EXERCISE BRIEF:
Print the complete set of entries exactly.

ENTRIES SUPPLIED:
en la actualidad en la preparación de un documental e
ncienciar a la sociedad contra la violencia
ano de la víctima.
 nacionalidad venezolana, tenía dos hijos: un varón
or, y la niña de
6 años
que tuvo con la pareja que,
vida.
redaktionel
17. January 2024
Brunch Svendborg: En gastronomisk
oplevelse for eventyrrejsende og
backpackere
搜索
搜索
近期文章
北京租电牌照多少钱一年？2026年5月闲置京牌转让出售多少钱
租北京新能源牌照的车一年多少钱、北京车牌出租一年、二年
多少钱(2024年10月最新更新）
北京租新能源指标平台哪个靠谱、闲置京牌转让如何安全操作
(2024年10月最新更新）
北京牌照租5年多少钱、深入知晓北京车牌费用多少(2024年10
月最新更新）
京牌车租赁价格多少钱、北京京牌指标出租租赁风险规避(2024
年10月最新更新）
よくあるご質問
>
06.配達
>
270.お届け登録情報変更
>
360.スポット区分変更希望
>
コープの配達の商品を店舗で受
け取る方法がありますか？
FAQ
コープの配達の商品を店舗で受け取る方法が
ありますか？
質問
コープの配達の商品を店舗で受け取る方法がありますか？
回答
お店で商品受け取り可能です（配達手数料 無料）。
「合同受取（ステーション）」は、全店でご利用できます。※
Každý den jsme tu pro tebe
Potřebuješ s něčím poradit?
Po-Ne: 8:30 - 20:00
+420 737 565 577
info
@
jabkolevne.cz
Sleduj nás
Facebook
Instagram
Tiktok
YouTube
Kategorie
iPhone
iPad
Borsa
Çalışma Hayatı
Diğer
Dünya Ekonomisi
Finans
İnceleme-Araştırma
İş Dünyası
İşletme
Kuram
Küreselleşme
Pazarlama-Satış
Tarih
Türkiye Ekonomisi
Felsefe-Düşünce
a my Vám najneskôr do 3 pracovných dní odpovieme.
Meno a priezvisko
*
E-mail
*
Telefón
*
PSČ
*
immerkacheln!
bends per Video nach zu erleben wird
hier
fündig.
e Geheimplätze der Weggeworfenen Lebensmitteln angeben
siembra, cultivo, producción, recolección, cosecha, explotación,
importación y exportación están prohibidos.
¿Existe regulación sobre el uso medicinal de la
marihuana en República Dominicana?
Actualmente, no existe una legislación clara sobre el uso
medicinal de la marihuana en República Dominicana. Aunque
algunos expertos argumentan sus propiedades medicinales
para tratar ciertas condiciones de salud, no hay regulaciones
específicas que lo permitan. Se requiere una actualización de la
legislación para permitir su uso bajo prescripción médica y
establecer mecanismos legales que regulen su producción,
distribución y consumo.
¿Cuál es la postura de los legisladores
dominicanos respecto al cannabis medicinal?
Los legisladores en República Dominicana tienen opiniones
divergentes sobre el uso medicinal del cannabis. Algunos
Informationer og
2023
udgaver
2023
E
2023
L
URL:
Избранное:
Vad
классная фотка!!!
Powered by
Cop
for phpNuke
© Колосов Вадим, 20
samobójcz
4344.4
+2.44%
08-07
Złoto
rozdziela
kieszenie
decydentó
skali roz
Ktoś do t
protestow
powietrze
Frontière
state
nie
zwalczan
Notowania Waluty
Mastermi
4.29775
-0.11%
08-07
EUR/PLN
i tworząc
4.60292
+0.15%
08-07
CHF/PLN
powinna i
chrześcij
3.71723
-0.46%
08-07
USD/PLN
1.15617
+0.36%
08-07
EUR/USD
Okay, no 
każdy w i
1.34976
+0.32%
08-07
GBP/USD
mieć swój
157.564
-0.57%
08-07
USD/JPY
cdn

RESULT OF THE TASK:
en la actualidad en la preparación de un documental e
ncienciar a la sociedad contra la violencia
ano de la víctima.
 nacionalidad venezolana, tenía dos hijos: un varón
or, y la niña de
6 años
que tuvo con la pareja que,
vida.
redaktionel
17. January 2024
Brunch Svendborg: En gastronomisk
oplevelse for eventyrrejsende og
backpackere
搜索
搜索
近期文章
北京租电牌照多少钱一年？2026年5月闲置京牌转让出售多少钱
租北京新能源牌照的车一年多少钱、北京车牌出租一年、二年
多少钱(2024年10月最新更新）
北京租新能源指标平台哪个靠谱、闲置京牌转让如何安全操作
(2024年10月最新更新）
北京牌照租5年多少钱、深入知晓北京车牌费用多少(2024年10
月最新更新）
京牌车租赁价格多少钱、北京京牌指标出租租赁风险规避(2024
年10月最新更新）
よくあるご質問
>
06.配達
>
270.お届け登録情報変更
>
360.スポット区分変更希望
>
コープの配達の商品を店舗で受
け取る方法がありますか？
FAQ
コープの配達の商品を店舗で受け取る方法が
ありますか？
質問
コープの配達の商品を店舗で受け取る方法がありますか？
回答
お店で商品受け取り可能です（配達手数料 無料）。
「合同受取（ステーション）」は、全店でご利用できます。※
Každý den jsme tu pro tebe
Potřebuješ s něčím poradit?
Po-Ne: 8:30 - 20:00
+420 737 565 577
info
@
jabkolevne.cz
Sleduj nás
Facebook
Instagram
Tiktok
YouTube
Kategorie
iPhone
iPad
Borsa
Çalışma Hayatı
Diğer
Dünya Ekonomisi
Finans
İnceleme-Araştırma
İş Dünyası
İşletme
Kuram
Küreselleşme
Pazarlama-Satış
Tarih
Türkiye Ekonomisi
Felsefe-Düşünce
a my Vám najneskôr do 3 pracovných dní odpovieme.
Meno a priezvisko
*
E-mail
*
Telefón
*
PSČ
*
immerkacheln!
bends per Video nach zu erleben wird
hier
fündig.
e Geheimplätze der Weggeworfenen Lebensmitteln angeben
siembra, cultivo, producción, recolección, cosecha, explotación,
importación y exportación están prohibidos.
¿Existe regulación sobre el uso medicinal de la
marihuana en República Dominicana?
Actualmente, no existe una legislación clara sobre el uso
medicinal de la marihuana en República Dominicana. Aunque
algunos expertos argumentan sus propiedades medicinales
para tratar ciertas condiciones de salud, no hay regulaciones
específicas que lo permitan. Se requiere una actualización de la
legislación para permitir su uso bajo prescripción médica y
establecer mecanismos legales que regulen su producción,
distribución y consumo.
¿Cuál es la postura de los legisladores
dominicanos respecto al cannabis medicinal?
Los legisladores en República Dominicana tienen opiniones
divergentes sobre el uso medicinal del cannabis. Algunos
Informationer og
2023
udgaver
2023
E
2023
L
URL:
Избранное:
Vad
классная фотка!!!
Powered by
Cop
for phpNuke
© Колосов Вадим, 20
samobójcz
4344.4
+2.44%
08-07
Złoto
rozdziela
kieszenie
decydentó
skali roz
Ktoś do t
protestow
powietrze
Frontière
state
nie
zwalczan
Notowania Waluty
Mastermi
4.29775
-0.11%
08-07
EUR/PLN
i tworząc
4.60292
+0.15%
08-07
CHF/PLN
powinna i
chrześcij
3.71723
-0.46%
08-07
USD/PLN
1.15617
+0.36%
08-07
EUR/USD
Okay, no 
każdy w i
1.34976
+0.32%
08-07
GBP/USD
mieć swój
157.564
-0.57%
08-07
USD/JPY
cdn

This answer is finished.